Das Oberverwaltungsgericht begründet nicht ausreichend, weshalb es nach mehr als einjähriger Prüfung zu der Einschätzung gelangt, die "gebotene Prüfung" des Verhaltens der staatlichen Wettanbieter könne "der Senat in dem auf eine lediglich summarische Überprüfung ausgerichteten Verfahren des vorläufigen Rechtsschutzes nicht" vornehmen. Hierzu sei eine "umfängliche Aufklärung" und eine "komplexe Bewertung" notwendig, die einem Hauptsacheverfahren vorbehalten bleiben müsse. Warum das vom Beschwerdeführer im Beschwerdeverfahren vorgelegte umfangreiche Tatsachenmaterial für die erforderliche Prüfung anhand der vom Europäischen Gerichtshof entwickelten Kriterien nicht ausreichen soll, wird nicht ausgeführt. Dies wäre aber insbesondere wegen der Dauer des Beschwerdeverfahrens zu begründen gewesen.

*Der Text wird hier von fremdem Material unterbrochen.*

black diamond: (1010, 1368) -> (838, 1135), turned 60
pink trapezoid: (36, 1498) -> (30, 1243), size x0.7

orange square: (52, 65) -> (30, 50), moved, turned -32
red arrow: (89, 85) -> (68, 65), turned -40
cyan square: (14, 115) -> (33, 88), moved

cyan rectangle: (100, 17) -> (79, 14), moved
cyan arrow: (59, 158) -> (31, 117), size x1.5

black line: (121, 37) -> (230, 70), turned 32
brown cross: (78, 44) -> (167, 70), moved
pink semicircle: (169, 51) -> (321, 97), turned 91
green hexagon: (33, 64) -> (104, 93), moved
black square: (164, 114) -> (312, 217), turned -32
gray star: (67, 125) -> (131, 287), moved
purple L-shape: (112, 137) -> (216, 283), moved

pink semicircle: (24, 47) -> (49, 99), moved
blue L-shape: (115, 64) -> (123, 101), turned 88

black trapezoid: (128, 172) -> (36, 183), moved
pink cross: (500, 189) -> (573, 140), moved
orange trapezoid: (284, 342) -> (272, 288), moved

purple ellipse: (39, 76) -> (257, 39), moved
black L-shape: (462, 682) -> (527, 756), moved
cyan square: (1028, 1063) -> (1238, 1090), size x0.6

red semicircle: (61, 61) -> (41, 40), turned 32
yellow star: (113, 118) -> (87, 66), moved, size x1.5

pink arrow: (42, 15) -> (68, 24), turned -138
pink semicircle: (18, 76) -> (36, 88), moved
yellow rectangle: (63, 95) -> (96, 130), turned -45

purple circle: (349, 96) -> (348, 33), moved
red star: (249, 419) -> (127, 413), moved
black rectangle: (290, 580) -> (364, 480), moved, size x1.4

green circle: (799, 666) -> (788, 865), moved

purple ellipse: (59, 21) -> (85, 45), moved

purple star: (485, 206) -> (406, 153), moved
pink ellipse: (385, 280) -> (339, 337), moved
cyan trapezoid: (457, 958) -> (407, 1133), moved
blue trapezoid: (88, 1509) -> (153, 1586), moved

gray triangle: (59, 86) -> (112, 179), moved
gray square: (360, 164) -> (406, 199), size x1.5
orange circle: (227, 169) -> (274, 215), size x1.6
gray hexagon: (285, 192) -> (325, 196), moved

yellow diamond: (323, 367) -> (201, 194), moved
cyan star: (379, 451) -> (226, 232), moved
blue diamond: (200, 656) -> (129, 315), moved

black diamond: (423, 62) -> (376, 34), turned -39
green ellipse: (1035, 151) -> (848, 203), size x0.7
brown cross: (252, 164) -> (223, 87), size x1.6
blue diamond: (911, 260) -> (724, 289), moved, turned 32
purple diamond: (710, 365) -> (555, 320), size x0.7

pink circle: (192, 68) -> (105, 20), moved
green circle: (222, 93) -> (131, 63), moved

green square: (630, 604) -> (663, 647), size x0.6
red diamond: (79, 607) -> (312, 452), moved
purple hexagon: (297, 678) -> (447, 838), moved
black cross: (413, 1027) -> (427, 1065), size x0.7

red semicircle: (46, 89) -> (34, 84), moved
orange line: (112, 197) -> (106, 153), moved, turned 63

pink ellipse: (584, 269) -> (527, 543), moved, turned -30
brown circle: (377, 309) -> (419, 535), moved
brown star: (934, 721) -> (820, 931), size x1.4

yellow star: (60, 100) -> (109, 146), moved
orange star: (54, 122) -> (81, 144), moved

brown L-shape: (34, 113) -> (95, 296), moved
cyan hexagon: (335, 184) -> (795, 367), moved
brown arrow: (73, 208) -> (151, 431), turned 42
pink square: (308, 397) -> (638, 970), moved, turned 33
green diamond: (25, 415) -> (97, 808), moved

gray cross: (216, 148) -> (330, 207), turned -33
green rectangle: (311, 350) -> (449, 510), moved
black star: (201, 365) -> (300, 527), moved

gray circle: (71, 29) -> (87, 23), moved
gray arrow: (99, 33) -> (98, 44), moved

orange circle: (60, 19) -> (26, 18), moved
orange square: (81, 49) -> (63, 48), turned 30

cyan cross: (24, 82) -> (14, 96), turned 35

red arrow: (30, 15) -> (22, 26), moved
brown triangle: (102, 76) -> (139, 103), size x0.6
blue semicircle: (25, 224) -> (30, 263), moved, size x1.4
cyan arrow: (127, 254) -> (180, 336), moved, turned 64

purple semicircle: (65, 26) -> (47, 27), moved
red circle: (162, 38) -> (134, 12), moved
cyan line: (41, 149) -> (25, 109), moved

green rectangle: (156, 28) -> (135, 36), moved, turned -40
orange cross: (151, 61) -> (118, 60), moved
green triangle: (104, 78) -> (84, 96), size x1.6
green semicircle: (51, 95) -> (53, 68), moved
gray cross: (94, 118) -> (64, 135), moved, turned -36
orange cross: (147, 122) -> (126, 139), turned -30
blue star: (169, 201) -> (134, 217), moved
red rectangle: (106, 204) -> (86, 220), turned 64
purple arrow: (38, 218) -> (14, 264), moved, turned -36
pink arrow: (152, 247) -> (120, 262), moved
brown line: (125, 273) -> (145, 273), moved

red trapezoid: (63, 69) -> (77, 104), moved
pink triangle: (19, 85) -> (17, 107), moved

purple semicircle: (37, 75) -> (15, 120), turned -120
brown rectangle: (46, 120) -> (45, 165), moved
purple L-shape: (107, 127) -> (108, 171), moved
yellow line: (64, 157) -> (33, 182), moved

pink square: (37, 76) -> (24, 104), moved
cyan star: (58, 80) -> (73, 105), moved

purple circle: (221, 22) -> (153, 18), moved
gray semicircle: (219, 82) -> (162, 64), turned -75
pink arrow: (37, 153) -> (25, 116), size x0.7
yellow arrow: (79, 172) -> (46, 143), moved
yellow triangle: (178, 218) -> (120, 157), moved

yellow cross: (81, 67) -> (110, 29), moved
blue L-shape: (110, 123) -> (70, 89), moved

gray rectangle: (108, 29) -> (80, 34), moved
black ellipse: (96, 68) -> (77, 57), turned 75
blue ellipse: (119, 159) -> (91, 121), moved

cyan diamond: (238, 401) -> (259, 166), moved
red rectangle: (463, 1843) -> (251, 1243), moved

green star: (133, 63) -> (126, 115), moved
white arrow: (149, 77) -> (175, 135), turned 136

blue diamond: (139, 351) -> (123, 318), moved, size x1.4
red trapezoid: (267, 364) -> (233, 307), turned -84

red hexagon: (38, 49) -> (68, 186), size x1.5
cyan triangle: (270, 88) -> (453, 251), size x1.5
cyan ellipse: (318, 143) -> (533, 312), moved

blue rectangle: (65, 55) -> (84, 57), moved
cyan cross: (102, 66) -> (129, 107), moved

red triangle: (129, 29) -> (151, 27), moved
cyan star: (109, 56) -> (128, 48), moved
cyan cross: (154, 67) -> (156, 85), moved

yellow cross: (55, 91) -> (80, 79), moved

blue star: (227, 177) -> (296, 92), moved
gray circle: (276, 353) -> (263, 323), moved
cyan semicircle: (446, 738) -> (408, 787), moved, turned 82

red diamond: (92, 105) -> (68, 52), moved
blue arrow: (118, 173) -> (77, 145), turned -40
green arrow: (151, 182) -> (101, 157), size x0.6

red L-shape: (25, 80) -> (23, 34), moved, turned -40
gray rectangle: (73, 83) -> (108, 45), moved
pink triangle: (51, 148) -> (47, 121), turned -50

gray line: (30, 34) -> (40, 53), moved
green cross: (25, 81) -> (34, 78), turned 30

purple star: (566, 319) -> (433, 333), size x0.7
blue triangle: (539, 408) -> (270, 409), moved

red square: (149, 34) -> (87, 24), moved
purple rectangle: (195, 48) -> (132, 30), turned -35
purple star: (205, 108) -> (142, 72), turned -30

Weil dem Oberverwaltungsgericht eine sichere Prognose über die Erfolgsaussichten des Widerspruchs des Beschwerdeführers nicht möglich erschien, musste es über die Beschwerde des Beschwerdeführers anhand einer Interessenabwägung entscheiden. Auch diese Abwägung wird den Anforderungen, die Art. 19 Abs. 4 GG an einen effektiven Eilrechtsschutz stellt, nicht gerecht. Das Oberverwaltungsgericht geht jedenfalls bei der Einstellung der Interessen des Beschwerdeführers in die Abwägung erkennbar von unrichtigen Voraussetzungen aus. Wenn das Gericht ausführt, es bleibe dem Beschwerdeführer unbenommen, Wetten mit Veranstaltern zu vermitteln, die eine Genehmigung nach dem nordrhein-westfälischen Sportwettengesetz besäßen, ignoriert es, dass der Beschwerdeführer mehrfach und - soweit ersichtlich - unbestritten vorgetragen hat, dass er beim einzigen in Nordrhein-Westfalen zugelassenen Anbieter von Sportwetten, West-Lotto, vergeblich versucht habe, eine Vermittlungslizenz zu bekommen.

4.
Der angegriffene Beschluss des Oberverwaltungsgerichts beruht auf dem festgestellten Verfassungsverstoß. Es ist nicht auszuschließen, dass das Gericht bei hinreichender Berücksichtigung der sich aus Art. 19 Abs. 4 GG ergebenden Vorgaben zu einer anderen, dem Beschwerdeführer günstigeren Entscheidung gelangt wäre.

5.
Die Kammer hebt deshalb nach § 93 c Abs. 2 in Verbindung mit § 95 Abs. 2 BVerfGG den Beschluss des Oberverwaltungsgerichts auf und verweist die Sache an dieses zurück.

6.
Soweit der Beschwerdeführer den Beschluss des Verwaltungsgerichts und die Anordnung der sofortigen Vollziehung des Bescheids vom 14. Oktober 2002 angreift, liegen die Annahmevoraussetzungen des § 93 a Abs. 2 BVerfGG nicht vor. Von einer Begründung wird insoweit gemäß § 93 d Abs. 1 Satz 3 BVerfGG abgesehen.

III.

Mit dieser Entscheidung erledigt sich zugleich der Antrag auf Erlass einer einstweiligen Anordnung.

IV.

Die Entscheidung über die Auslagenerstattung beruht auf § 34 a Abs. 2 und 3 BVerfGG.

Diese Entscheidung ist unanfechtbar (§ 93 d Abs. 1 Satz 2 BVerfGG).